Dataset entries
::::::
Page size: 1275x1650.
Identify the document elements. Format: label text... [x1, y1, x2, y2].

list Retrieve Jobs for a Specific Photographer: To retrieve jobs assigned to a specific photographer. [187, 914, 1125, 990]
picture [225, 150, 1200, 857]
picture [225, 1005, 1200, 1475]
::::::
> [TASK TO COMPLETE]: Exactly as they stand above, retype all of the records.

> [EXERCISE RESPONSE]:
Page size: 1275x1650.
Identify the document elements. Format: label text... [x1, y1, x2, y2].

list Retrieve Jobs for a Specific Photographer: To retrieve jobs assigned to a specific photographer. [187, 914, 1125, 990]
picture [225, 150, 1200, 857]
picture [225, 1005, 1200, 1475]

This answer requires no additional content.